── AVAILABLE RECORDS
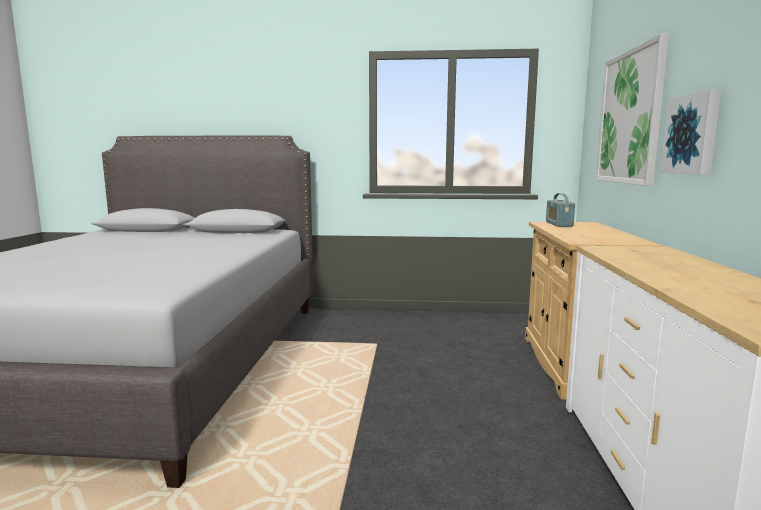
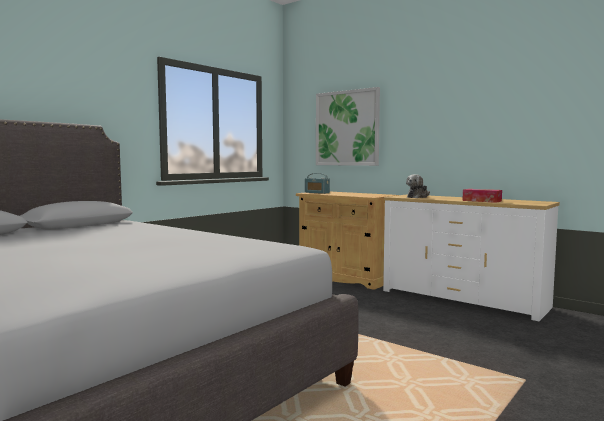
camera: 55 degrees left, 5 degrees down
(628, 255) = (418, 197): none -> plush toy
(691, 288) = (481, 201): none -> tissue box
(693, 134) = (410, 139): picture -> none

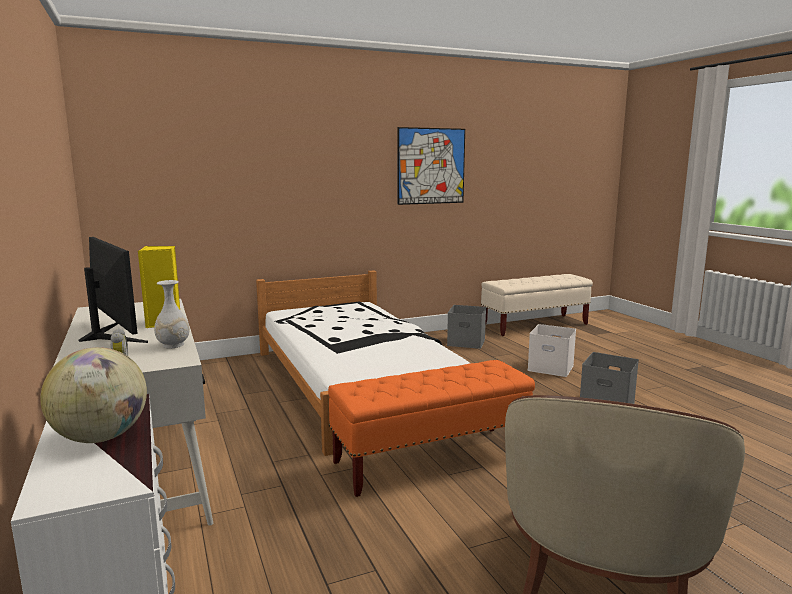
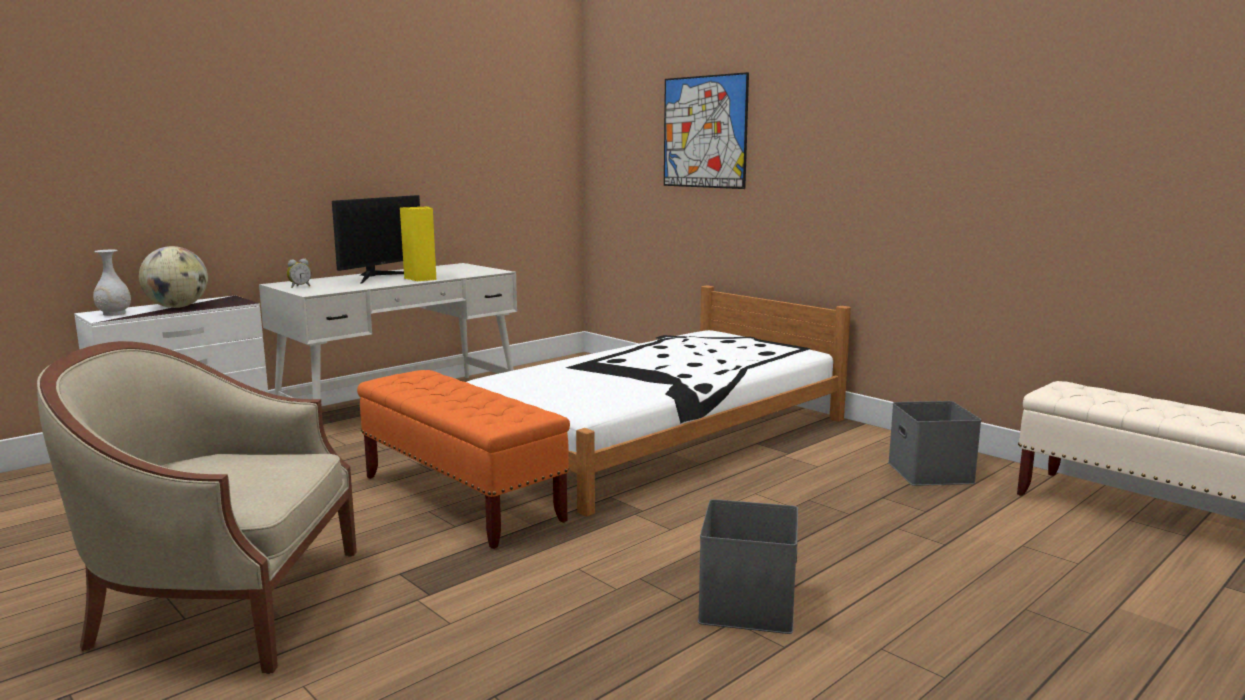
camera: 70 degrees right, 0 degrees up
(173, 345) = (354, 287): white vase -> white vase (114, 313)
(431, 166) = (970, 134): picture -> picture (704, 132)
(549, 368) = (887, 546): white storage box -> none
────
── AVAILABLE RECORDS
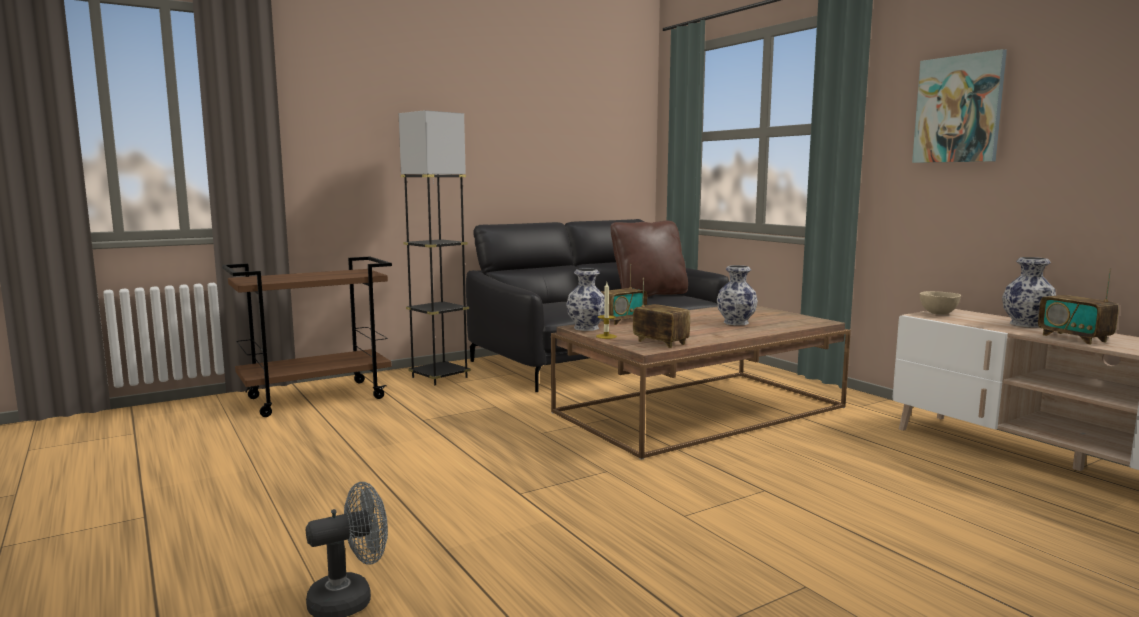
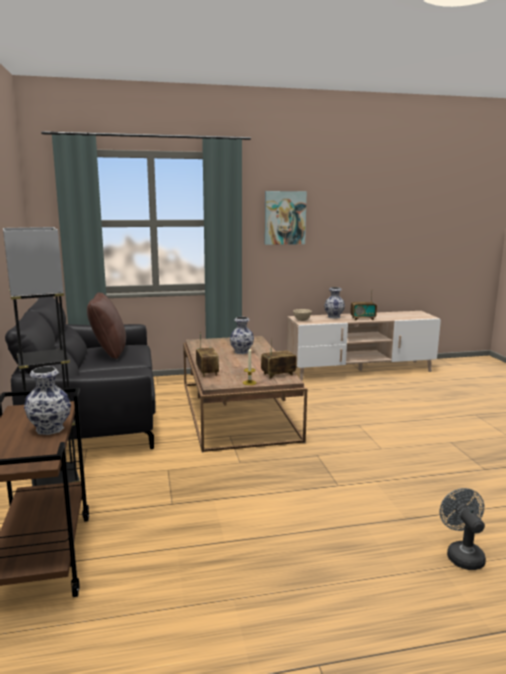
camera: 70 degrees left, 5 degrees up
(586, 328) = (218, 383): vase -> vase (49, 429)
────
**TASK OBJECTIVE:**
Each line in the listing above from the one containing "camera: 70 degrees left, 5 degrees up" through the one containing "(586, 328) = (218, 383): vase" should be repeated exactly, and no other line.

**ANSWER TO THE EXERCISE:**
camera: 70 degrees left, 5 degrees up
(586, 328) = (218, 383): vase -> vase (49, 429)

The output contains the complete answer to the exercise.